KUTIPAN TEKS —
══════
Manusia mengenal dosa kecil dan dosa besar. Dosa kecil hukumannya tentu ringan dan dosa besar hukumannya akan berat. Yang kecil dan ringan dipandang gampang dihapus dan diabaikan. Banyak orang yang takut melakukan dosa besar, tetapi terbiasa melakukan dosa-dosa kecil. Dengan dalih bahwa semua manusia berdosa, seringkali orang menutup mata terhadap segala bentuk kesalahan yang kecil. Namun Buddha mengingatkan bahwa kesalahan yang kecil itu bukan barang sepele.
“Jangan remehkan kejahatan walau sekecil apa pun dengan beranggapan bahwa perbuatan buruk itu tidak akan membawa akibat. Bagaikan sebuah tempayan akan terisi penuh oleh air yang dijatuhkan setetes demi setetes, demikian pula si dungu akan penuh dengan kejahatan yang dikumpulkan sedikit demi sedikit.”[1] Kejahatan yang dimaksudkan di sini tidak saja membunuh atau menyakiti orang lain, mencuri, berzinah, berdusta atau menipu dan memfitnah, tetapi juga meliputi segala perbuatan yang berasal dari keserakahan, kebencian, dan kebodohan. Sebagai contoh misalnya berjudi, minum-minuman keras, berkata kasar, dan omong kosong.
Larangan dalam peraturan yang ditetapkan oleh Buddha (Vinaya) tidak saja mengenai perbuatan yang jahat, tetapi juga mencakup hal-hal kecil yang memberi peluang bagi timbulnya suatu perbuatan yang tercela. Umpamanya seorang rahib pantang melakukan hubungan kelamin, tidak boleh melakukan onani, dan dalam hubungan itu pula tidak boleh menyentuh wanita sekalipun hanya rambut atau tangannya, tidak juga dibenarkan duduk bersama dengan seorang wanita di suatu tempat tertutup. Menyentuh atau duduk berdua dengan orang yang berbeda jenis kelamin memang cuma soal kecil, tetapi tidak dianggap remeh karena bisa membawa akibat besar bagi hidup kebiksuan.
══════
DATA TERSEDIA —
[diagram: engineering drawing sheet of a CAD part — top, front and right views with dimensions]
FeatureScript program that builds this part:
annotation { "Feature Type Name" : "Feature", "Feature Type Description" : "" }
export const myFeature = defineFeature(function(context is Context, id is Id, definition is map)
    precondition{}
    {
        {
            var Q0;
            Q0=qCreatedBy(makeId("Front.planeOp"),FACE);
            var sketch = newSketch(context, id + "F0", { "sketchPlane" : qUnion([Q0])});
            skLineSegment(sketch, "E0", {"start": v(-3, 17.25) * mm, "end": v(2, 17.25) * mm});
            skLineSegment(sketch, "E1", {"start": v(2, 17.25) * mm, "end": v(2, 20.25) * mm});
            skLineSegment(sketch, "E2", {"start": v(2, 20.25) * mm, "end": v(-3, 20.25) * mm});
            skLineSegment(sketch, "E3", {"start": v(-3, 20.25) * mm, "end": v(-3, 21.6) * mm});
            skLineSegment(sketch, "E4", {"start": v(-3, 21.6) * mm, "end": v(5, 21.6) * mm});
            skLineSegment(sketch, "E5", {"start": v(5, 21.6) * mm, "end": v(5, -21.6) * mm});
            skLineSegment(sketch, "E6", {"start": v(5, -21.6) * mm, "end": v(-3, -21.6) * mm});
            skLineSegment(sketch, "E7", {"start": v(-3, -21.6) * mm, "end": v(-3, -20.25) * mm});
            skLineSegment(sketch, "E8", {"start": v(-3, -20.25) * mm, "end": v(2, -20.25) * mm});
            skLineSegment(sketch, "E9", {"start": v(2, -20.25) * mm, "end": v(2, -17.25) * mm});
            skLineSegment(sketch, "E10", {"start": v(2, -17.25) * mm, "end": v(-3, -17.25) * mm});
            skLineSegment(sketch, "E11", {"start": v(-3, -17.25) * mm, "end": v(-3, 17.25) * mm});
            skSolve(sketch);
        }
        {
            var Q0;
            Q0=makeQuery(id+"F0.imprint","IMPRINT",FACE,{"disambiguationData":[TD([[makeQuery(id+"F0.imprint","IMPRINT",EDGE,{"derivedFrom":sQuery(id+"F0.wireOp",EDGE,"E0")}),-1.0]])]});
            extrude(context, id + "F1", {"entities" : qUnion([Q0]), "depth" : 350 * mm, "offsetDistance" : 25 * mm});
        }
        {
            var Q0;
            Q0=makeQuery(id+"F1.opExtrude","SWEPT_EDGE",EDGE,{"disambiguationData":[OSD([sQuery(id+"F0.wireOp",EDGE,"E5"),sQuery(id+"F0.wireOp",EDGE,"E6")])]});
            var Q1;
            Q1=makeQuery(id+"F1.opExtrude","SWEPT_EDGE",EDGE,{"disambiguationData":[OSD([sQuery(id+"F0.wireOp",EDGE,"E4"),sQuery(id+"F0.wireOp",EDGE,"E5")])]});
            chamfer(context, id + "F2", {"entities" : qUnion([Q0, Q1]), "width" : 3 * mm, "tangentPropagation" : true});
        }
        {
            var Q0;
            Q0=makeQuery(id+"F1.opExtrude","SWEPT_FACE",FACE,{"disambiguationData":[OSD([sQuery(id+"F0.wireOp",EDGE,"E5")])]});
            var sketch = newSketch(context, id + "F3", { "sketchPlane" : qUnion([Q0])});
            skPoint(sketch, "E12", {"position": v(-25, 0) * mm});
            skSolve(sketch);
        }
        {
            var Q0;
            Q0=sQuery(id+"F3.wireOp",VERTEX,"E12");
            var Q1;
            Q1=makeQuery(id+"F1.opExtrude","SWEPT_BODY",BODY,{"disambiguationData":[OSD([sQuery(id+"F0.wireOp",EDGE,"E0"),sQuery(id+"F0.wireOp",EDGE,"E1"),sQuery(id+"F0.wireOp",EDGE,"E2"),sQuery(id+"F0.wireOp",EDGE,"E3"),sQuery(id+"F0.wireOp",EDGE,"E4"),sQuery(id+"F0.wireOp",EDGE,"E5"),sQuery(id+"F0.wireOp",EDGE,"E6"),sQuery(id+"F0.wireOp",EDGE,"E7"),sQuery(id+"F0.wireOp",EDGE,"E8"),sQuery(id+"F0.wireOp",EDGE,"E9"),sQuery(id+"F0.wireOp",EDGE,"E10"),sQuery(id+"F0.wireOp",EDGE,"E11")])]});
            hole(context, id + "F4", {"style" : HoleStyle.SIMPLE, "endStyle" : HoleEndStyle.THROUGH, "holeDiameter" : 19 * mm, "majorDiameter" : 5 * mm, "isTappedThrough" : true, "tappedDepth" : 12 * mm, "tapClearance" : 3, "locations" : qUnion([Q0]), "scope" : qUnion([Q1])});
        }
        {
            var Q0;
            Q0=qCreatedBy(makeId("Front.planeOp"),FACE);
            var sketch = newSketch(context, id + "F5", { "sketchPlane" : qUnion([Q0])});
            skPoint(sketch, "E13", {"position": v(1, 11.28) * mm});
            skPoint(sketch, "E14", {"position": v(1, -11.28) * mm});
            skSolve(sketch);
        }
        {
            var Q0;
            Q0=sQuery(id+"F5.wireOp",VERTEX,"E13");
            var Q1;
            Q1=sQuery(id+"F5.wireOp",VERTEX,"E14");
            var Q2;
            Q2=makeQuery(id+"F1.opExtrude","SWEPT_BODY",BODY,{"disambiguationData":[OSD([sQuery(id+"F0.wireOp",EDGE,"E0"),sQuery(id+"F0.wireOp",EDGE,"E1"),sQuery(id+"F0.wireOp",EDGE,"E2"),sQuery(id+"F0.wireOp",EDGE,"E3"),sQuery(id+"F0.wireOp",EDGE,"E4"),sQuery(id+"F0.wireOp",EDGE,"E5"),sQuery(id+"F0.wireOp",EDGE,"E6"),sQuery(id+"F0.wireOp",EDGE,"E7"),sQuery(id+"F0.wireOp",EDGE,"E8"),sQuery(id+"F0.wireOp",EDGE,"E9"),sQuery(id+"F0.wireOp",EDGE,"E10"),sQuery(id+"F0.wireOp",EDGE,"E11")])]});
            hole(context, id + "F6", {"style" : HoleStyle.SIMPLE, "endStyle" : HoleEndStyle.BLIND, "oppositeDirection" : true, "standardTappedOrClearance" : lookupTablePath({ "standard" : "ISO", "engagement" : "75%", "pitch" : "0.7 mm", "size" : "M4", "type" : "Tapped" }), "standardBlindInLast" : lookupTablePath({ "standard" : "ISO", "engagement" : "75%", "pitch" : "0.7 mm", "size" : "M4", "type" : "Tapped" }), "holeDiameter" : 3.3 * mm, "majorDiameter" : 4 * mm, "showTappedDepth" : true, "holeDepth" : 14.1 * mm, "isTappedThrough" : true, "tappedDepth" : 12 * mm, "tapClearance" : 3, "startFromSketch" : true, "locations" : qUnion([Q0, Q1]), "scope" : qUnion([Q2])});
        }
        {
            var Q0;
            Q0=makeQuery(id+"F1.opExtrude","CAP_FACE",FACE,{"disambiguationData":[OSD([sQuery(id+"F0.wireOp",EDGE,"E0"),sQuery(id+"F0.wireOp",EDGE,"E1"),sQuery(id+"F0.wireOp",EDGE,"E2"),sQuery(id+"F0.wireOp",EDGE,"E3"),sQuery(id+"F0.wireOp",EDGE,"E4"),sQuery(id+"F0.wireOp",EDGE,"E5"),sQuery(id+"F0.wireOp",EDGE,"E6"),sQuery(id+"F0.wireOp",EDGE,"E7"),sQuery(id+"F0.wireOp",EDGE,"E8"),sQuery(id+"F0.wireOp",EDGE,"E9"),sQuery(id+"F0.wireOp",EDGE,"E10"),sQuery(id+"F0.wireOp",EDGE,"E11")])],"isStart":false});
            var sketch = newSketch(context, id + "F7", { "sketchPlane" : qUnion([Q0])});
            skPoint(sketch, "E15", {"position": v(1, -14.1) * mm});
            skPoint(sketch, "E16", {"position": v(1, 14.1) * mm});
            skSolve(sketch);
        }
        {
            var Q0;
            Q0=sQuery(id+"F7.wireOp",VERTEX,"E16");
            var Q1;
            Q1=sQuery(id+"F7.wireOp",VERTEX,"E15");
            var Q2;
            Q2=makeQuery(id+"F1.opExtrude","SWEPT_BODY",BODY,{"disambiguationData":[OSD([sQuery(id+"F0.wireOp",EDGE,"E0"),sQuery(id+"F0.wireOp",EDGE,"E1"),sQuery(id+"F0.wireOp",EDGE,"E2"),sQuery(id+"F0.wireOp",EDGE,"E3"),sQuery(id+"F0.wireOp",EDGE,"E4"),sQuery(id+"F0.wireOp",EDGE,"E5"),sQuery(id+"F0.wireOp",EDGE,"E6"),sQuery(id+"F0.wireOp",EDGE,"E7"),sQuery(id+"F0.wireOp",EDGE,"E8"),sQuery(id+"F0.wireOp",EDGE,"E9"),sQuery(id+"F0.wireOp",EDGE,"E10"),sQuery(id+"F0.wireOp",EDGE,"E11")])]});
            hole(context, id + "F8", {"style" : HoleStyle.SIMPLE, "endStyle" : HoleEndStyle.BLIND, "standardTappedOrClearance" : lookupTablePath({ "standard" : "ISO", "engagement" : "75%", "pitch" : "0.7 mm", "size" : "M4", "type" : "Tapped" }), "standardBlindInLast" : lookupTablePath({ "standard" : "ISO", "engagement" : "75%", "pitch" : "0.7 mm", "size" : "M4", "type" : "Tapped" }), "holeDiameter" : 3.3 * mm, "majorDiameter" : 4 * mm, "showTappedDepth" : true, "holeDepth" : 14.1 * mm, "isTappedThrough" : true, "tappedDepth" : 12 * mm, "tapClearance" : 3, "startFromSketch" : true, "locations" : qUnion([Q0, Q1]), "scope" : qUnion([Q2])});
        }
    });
══════
TUGAS —
a) Terjemahkan kalimat "Namun Buddha mengingatkan bahwa kesalahan yang kecil itu bukan barang sepele." dari kutipan teks tentang dosa kecil ke dalam bahasa Inggris.
b) Teruskan kutipan teks tentang dosa kecil mulai dari kalimat terakhirnya.
Baris-baris tersebut tidak memiliki kaitan dengan kutipan teks.

JAWABAN —
a) However, the Buddha warns that small wrongdoings are no trivial matter.

b)
Contoh yang aktual adalah merokok. Beberapa hari yang lalu, dalam rangka memperingati Hari Kesehatan Nasional pemerintah mengajak masyarakat untuk tidak merokok sehari itu. Merokok dipandang buruk karena asapnya berbahaya bagi kesehatan. Orang-orang yang tidak merokok pun ikut terancam karena pencemaran yang ditimbulkannya. “Perbuatan apa pun yang dilakukan dengan badan, ucapan, atau pikiran, yang membawa penderitaan untuk diri sendiri atau orang lain, atau kedua-duanya, perbuatan itu adalah buruk.”[2] Asap rokok sering diremehkan, tidak dirasakan mengganggu seperti asap cerobong pabrik atau asap knalpot.
Pemilik pabrik yang mencemari lingkungannya kini bisa digugat sebagai penjahat, sedangkan merokok diterima sebagai perbuatan yang wajar oleh masyarakat. Lalu apa artinya sehari tidak merokok? Sehari itu orang-orang yang berhenti merokok telah berbuat baik.
Kesalahan kecil tidak boleh disepelekan. Sebaliknya kebaikan yang kecil juga bukan barang sepele. “Jangan meremehkan kebajikan walau sekecil apa pun dengan beranggapan bahwa perbuatan baik itu tidak akan membawa berkat. Bagaikan sebuah tempayan akan terisi penuh oleh air yang dijatuhkan setetes demi setetes, demikian pula orang yang bijaksana akan penuh dengan kebaikan yang dikumpulkannya sedikit demi sedikit.”[3] Perjalanan seribu li dimulai dari langkah kaki pertama, demikian ujar Laotse.
Katanya pula: Mengerjakan sesuatu yang susah ketika masih mudah, mengerjakan sesuatu yang besar ketika masih kecil.
Mereka yang sukses mengajarkan agar apa yang kecil itu tidak diremehkan. Sebuah sekrup kecil dari suatu mesin yang besar bukanlah barang yang dapat disepelekan. Tanpa memperhatikan hal-hal yang kecil, orang tidak akan berhasil menangani suatu pekerjaan yang besar. Banyak orang menjadi kaya dengan mengumpulkan penghasilannya sedikit demi sedikit. Uang kecil seperti sepuluh rupiah sekarang ini sering dianggap tak ada artinya. Tetapi seorang kasir yang melayani pelanggan listrik, air, atau telepon, tidak akan mengabaikan barang sepuluh rupiah pun dari rekening yang dibayarkan kepadanya.
Konon Ikkyu yang memasuki kehidupan biara ketika masih kanak-kanak, merasa geram ketika seorang samurai menamakannya: “Biksu Kecil”.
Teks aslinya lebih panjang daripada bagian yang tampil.